• **ENTRIES SHOWN**
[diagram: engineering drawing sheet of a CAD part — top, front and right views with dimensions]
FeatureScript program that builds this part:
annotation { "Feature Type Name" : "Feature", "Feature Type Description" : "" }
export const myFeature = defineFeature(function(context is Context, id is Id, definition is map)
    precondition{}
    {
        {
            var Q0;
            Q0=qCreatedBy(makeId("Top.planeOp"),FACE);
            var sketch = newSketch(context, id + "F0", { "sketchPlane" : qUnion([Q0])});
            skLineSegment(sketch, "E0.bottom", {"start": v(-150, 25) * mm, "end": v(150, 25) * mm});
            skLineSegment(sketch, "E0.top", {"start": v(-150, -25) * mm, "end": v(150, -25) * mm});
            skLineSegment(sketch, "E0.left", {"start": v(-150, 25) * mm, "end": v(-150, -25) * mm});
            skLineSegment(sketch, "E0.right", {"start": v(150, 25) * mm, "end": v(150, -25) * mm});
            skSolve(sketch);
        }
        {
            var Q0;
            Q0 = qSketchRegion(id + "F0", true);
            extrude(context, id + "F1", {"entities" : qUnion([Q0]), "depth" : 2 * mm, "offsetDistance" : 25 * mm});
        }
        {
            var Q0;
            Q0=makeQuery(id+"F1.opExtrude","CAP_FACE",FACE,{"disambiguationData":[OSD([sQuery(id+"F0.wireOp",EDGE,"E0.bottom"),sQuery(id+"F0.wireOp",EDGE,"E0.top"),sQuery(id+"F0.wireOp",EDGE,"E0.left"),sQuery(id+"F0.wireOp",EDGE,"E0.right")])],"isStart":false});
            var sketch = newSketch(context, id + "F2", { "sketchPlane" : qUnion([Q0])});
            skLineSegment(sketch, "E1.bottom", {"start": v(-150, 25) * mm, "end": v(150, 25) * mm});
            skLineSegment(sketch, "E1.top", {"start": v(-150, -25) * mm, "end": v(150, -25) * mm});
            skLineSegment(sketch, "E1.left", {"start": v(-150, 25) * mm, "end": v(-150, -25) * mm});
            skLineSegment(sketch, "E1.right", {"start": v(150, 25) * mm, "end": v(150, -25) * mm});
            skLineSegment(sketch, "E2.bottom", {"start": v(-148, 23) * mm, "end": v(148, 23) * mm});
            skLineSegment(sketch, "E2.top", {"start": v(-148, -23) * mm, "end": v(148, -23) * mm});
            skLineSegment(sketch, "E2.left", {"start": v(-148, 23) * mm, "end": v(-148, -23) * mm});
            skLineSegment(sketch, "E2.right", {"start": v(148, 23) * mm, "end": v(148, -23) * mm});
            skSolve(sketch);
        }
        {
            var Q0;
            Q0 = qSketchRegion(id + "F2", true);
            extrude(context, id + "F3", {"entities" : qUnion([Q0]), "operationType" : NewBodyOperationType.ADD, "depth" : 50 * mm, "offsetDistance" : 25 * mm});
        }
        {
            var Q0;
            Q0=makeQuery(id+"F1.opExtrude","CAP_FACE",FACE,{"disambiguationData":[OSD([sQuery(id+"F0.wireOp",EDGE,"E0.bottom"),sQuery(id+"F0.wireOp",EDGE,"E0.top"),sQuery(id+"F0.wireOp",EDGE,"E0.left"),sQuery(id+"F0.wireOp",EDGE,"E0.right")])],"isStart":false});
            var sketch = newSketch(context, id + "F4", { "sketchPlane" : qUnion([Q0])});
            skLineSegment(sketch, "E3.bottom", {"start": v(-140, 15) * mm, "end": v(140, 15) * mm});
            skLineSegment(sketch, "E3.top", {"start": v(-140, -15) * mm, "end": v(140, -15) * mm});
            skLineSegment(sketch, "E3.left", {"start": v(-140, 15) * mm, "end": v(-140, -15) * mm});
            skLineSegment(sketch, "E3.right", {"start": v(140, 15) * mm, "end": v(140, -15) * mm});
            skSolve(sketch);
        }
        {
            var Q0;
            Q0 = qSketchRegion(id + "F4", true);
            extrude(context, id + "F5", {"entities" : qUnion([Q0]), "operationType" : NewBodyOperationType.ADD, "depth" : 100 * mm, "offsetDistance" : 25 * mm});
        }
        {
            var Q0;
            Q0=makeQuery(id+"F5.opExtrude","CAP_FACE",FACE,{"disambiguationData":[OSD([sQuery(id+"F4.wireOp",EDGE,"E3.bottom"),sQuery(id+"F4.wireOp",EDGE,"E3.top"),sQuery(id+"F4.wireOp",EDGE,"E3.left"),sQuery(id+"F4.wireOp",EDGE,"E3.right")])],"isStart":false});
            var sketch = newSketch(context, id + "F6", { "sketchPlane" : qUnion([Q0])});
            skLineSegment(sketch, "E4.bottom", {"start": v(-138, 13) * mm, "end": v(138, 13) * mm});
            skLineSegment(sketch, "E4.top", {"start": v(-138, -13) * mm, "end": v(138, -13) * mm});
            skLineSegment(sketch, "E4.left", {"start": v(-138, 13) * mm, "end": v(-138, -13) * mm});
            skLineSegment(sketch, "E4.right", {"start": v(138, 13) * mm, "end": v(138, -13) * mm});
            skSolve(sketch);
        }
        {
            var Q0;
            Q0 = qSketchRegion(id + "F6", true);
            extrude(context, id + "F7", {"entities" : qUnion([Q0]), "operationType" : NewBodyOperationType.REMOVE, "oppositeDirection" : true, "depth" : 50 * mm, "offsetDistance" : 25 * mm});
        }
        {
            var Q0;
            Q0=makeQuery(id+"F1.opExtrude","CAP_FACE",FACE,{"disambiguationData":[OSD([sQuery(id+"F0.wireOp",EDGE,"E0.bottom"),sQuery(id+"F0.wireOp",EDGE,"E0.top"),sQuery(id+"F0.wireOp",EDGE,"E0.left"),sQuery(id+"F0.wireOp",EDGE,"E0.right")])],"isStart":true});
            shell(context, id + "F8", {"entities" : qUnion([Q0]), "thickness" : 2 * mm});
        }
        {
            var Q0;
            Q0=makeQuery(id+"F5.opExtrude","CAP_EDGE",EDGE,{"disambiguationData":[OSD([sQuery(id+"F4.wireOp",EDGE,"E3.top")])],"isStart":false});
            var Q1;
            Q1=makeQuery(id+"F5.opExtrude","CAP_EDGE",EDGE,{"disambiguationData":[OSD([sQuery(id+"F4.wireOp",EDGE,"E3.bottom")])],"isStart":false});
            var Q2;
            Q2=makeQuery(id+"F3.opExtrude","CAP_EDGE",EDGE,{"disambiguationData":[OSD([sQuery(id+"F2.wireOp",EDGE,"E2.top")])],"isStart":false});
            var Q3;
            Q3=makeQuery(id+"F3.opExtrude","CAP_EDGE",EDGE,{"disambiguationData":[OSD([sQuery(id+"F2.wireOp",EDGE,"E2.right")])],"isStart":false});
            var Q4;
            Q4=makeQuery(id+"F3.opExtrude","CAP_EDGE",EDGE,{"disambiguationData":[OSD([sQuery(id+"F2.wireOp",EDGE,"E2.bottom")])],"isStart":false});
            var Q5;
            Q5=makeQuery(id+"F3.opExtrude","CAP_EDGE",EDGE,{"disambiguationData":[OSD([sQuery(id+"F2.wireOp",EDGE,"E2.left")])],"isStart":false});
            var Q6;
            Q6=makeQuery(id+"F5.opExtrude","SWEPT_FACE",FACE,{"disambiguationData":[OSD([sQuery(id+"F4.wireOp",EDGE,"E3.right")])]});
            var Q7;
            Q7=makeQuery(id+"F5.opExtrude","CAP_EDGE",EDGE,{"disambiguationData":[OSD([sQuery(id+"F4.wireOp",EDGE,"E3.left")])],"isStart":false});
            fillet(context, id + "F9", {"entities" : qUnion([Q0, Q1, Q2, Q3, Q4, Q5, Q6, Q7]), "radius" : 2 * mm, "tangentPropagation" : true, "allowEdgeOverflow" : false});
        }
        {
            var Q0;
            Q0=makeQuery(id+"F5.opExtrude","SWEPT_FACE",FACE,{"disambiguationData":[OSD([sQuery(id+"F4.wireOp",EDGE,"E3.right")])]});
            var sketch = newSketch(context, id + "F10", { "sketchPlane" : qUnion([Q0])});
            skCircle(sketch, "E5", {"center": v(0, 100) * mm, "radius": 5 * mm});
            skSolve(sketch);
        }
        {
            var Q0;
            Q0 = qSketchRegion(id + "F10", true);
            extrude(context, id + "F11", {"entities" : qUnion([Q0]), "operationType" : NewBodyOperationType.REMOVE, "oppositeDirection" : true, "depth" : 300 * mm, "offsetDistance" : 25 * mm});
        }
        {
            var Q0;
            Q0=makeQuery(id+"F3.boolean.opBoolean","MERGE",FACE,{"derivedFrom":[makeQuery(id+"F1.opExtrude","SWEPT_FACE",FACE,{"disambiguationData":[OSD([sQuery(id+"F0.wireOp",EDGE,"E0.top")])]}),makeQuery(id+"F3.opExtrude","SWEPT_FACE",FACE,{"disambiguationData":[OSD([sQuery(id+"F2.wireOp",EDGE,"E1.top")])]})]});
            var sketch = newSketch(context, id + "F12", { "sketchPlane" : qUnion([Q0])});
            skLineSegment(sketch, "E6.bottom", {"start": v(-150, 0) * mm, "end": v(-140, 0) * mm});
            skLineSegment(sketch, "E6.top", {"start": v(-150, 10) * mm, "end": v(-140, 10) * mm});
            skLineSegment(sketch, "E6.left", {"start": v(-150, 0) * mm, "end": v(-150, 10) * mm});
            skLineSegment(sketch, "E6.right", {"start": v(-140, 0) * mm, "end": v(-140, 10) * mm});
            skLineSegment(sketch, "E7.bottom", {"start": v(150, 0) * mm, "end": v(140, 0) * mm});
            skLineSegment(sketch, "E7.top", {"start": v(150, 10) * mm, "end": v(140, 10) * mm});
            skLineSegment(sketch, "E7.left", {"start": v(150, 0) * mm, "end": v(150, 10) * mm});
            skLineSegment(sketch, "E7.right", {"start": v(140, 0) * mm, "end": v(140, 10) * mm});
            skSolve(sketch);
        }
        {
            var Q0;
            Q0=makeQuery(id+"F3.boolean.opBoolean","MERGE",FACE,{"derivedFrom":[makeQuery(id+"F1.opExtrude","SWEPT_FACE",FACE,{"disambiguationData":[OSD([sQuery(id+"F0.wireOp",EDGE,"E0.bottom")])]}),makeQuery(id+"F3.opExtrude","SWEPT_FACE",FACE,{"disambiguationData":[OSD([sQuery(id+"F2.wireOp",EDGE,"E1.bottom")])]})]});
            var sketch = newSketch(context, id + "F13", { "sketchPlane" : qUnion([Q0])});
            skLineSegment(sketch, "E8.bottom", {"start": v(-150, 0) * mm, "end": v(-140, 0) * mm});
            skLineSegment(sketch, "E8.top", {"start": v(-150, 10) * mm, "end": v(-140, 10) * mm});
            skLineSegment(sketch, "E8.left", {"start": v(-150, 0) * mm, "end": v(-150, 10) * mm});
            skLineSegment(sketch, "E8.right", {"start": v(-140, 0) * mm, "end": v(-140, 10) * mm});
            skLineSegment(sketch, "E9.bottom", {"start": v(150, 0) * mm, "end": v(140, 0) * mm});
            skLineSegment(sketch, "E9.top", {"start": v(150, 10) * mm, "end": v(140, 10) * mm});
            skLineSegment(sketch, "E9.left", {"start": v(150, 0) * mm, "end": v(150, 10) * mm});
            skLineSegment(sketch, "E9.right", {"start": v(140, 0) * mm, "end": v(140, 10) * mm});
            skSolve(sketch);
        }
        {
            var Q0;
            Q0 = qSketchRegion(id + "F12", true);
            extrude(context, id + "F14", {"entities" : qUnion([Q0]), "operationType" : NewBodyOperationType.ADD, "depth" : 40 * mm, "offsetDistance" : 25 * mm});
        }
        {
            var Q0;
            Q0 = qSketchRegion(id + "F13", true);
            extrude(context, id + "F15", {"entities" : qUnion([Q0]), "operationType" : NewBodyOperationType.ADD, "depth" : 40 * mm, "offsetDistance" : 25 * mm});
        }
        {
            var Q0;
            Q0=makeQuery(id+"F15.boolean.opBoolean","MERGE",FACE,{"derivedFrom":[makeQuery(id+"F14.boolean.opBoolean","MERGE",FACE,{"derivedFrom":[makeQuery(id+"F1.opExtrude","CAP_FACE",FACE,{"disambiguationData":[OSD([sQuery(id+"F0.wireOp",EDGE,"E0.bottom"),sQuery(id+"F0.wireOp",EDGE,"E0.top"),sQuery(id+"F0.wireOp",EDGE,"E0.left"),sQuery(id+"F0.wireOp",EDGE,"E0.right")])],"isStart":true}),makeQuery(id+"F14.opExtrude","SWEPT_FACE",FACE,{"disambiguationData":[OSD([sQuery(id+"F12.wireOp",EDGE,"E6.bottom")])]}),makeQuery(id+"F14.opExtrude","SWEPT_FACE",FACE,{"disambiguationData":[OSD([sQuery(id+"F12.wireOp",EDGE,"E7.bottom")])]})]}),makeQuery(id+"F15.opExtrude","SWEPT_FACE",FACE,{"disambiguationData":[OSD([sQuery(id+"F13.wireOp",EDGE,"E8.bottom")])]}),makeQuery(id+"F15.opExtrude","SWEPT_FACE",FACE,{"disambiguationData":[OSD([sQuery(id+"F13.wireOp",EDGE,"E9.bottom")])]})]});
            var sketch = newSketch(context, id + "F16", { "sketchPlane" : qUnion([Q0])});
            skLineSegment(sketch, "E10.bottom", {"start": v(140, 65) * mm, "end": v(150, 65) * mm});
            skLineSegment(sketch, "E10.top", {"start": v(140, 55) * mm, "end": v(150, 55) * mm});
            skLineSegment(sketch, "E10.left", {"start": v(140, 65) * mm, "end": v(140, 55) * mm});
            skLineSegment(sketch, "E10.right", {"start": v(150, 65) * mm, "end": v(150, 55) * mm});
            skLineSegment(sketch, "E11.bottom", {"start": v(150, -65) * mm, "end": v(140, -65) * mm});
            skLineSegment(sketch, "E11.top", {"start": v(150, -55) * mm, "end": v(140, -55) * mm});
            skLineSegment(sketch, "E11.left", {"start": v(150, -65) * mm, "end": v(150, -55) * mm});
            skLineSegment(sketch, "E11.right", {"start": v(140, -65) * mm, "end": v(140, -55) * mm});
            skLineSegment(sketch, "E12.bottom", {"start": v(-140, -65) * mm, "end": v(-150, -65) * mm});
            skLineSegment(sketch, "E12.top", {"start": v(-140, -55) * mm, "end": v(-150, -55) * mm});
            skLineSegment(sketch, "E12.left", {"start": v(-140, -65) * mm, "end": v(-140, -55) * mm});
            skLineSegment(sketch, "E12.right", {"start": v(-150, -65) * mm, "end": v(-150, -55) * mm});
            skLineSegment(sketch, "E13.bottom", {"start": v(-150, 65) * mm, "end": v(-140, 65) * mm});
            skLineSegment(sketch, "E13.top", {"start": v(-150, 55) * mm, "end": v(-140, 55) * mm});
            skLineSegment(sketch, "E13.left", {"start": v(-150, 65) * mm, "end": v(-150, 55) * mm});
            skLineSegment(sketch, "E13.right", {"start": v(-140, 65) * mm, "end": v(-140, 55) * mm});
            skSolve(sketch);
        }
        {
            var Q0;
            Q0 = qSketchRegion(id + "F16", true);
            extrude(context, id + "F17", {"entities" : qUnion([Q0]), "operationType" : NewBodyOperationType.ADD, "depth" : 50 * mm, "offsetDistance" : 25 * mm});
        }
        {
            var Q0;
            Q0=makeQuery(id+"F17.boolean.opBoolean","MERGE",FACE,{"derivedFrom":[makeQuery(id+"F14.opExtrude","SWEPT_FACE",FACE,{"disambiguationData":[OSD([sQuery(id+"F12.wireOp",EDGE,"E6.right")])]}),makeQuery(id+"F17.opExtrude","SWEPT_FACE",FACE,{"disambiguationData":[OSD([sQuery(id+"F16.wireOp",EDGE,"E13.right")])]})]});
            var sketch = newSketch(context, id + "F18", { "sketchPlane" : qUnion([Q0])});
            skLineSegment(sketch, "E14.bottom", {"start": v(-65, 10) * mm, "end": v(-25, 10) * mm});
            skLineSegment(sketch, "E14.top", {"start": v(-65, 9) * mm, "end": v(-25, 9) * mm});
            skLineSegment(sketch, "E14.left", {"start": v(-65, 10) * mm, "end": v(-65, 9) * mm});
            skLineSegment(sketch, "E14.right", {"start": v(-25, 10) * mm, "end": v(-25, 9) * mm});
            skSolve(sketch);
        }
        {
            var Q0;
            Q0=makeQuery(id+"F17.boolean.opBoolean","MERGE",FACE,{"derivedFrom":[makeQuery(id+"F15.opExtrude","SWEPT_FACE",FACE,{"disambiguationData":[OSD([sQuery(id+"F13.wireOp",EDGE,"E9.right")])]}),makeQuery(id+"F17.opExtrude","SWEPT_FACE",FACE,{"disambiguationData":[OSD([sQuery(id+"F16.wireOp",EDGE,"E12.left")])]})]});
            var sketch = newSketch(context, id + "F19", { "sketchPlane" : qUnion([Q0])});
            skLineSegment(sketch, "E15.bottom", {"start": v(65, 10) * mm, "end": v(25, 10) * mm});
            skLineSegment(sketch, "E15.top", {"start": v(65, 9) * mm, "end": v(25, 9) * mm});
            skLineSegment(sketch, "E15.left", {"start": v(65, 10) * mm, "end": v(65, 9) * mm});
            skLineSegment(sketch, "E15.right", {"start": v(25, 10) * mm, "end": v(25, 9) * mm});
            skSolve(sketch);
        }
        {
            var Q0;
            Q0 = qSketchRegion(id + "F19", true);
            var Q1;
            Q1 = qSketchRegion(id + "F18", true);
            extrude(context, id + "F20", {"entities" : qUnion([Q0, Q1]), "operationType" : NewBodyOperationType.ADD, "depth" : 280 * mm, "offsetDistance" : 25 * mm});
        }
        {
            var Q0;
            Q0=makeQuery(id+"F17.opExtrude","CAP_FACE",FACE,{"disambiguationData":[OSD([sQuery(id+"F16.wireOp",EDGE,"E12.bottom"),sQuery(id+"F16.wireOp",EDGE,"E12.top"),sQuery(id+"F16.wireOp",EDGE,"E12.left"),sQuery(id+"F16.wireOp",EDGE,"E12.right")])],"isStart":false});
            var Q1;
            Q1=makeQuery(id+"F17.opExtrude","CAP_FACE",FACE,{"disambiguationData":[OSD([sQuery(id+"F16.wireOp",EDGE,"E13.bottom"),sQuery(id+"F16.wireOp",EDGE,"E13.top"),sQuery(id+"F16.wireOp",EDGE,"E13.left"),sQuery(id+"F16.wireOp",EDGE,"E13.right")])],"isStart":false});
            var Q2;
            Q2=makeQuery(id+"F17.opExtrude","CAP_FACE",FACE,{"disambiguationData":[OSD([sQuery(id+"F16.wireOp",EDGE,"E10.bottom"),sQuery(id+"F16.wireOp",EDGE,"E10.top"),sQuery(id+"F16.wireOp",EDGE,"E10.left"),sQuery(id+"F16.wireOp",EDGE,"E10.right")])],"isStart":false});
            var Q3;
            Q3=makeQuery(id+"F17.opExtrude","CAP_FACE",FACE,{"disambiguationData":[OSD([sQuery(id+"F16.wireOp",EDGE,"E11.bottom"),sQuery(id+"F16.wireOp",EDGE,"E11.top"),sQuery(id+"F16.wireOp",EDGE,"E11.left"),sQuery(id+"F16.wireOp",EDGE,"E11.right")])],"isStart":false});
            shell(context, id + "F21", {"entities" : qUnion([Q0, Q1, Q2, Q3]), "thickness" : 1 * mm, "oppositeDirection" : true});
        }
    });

• **DIRECTIONS FOR THIS TASK**
Report every line of the data above that contains the string "NewBodyOperationType", matching case exactly.

• **EXPECTED ANSWER**
            extrude(context, id + "F3", {"entities" : qUnion([Q0]), "operationType" : NewBodyOperationType.ADD, "depth" : 50 * mm, "offsetDistance" : 25 * mm});
            extrude(context, id + "F5", {"entities" : qUnion([Q0]), "operationType" : NewBodyOperationType.ADD, "depth" : 100 * mm, "offsetDistance" : 25 * mm});
            extrude(context, id + "F7", {"entities" : qUnion([Q0]), "operationType" : NewBodyOperationType.REMOVE, "oppositeDirection" : true, "depth" : 50 * mm, "offsetDistance" : 25 * mm});
            extrude(context, id + "F11", {"entities" : qUnion([Q0]), "operationType" : NewBodyOperationType.REMOVE, "oppositeDirection" : true, "depth" : 300 * mm, "offsetDistance" : 25 * mm});
            extrude(context, id + "F14", {"entities" : qUnion([Q0]), "operationType" : NewBodyOperationType.ADD, "depth" : 40 * mm, "offsetDistance" : 25 * mm});
            extrude(context, id + "F15", {"entities" : qUnion([Q0]), "operationType" : NewBodyOperationType.ADD, "depth" : 40 * mm, "offsetDistance" : 25 * mm});
            extrude(context, id + "F17", {"entities" : qUnion([Q0]), "operationType" : NewBodyOperationType.ADD, "depth" : 50 * mm, "offsetDistance" : 25 * mm});
            extrude(context, id + "F20", {"entities" : qUnion([Q0, Q1]), "operationType" : NewBodyOperationType.ADD, "depth" : 280 * mm, "offsetDistance" : 25 * mm});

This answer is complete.